(What this task involves): From the entries that follow, reproduce exactly and only the lines from the line with "focal_35mm: 37" to the line with "exposure_s: 1/411", endpoints included.

┄┄┄┄┄┄┄┄┄┄┄┄┄┄┄┄┄┄┄┄

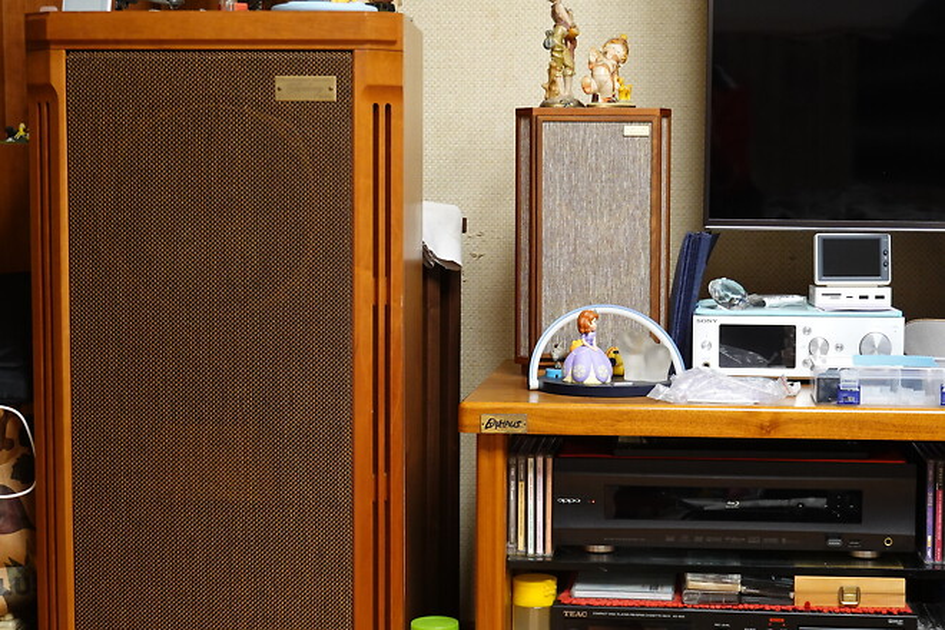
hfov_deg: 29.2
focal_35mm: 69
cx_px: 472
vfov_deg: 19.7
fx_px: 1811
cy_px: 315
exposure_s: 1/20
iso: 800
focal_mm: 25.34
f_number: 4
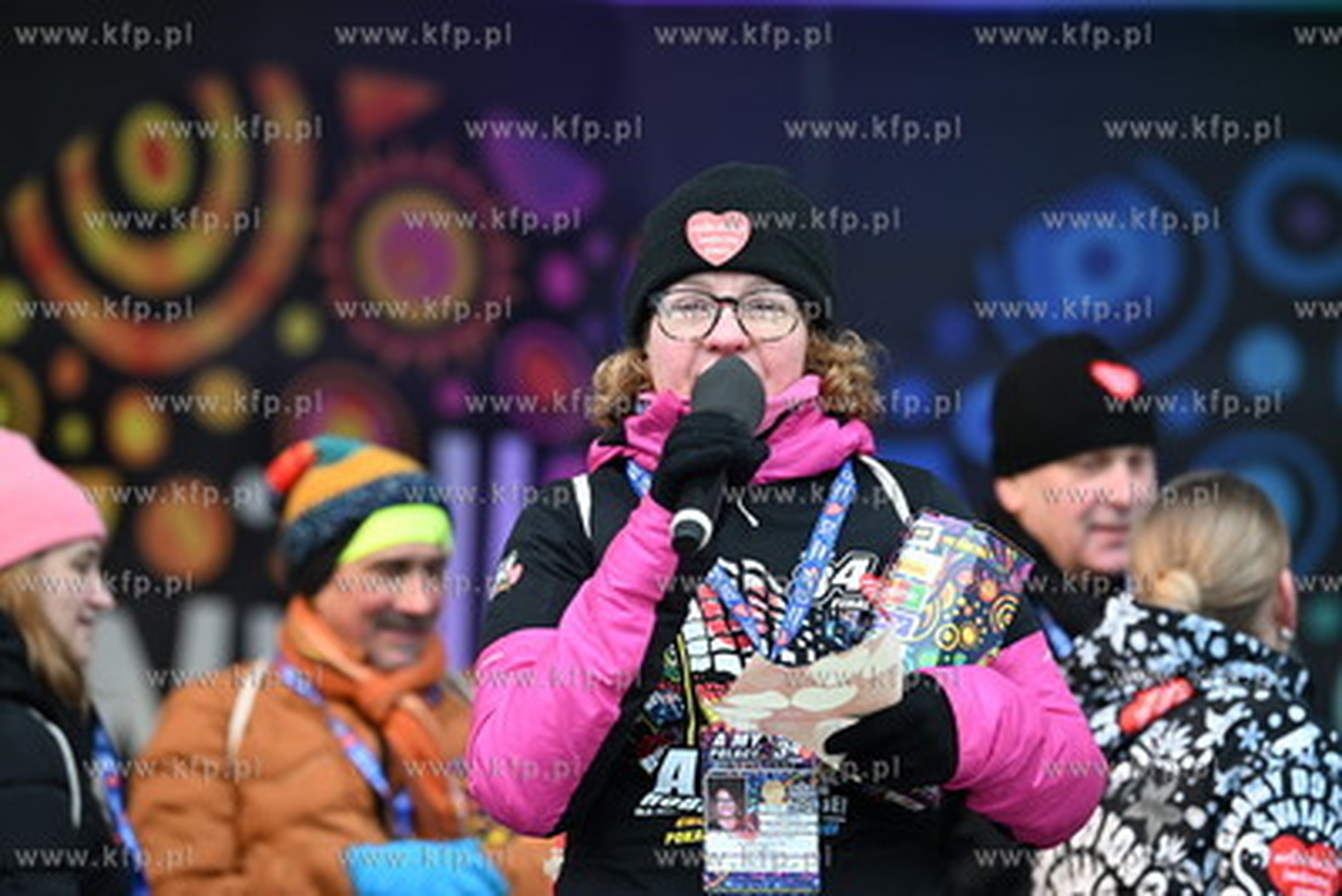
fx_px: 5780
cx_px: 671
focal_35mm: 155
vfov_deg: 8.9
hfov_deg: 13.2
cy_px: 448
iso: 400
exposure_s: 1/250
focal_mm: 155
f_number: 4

┄┄┄┄┄┄┄┄┄┄┄┄┄┄┄┄┄┄┄┄

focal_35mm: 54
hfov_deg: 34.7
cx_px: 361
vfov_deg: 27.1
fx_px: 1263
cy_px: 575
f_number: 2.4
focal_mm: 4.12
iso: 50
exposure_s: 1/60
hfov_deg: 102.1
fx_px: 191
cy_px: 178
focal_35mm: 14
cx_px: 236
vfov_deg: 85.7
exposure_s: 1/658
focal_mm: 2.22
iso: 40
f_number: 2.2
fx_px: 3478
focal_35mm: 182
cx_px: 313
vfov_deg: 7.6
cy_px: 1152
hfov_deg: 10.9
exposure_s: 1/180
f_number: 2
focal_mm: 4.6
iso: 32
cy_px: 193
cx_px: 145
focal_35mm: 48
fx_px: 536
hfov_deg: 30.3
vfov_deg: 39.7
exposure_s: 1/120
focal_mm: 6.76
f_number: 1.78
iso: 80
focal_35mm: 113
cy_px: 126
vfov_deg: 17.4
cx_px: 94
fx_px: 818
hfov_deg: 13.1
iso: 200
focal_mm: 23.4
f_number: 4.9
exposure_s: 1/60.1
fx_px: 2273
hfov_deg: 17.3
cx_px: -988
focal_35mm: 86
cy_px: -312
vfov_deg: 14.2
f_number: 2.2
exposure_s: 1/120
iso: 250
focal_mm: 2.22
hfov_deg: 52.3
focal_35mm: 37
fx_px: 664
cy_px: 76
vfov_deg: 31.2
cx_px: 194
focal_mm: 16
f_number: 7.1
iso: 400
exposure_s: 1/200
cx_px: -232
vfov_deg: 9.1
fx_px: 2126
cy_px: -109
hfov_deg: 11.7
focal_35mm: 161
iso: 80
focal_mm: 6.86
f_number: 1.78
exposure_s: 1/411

┄┄┄┄┄┄┄┄┄┄┄┄┄┄┄┄┄┄┄┄

(Answer to this exercise):
focal_35mm: 37
fx_px: 664
cy_px: 76
vfov_deg: 31.2
cx_px: 194
focal_mm: 16
f_number: 7.1
iso: 400
exposure_s: 1/200
cx_px: -232
vfov_deg: 9.1
fx_px: 2126
cy_px: -109
hfov_deg: 11.7
focal_35mm: 161
iso: 80
focal_mm: 6.86
f_number: 1.78
exposure_s: 1/411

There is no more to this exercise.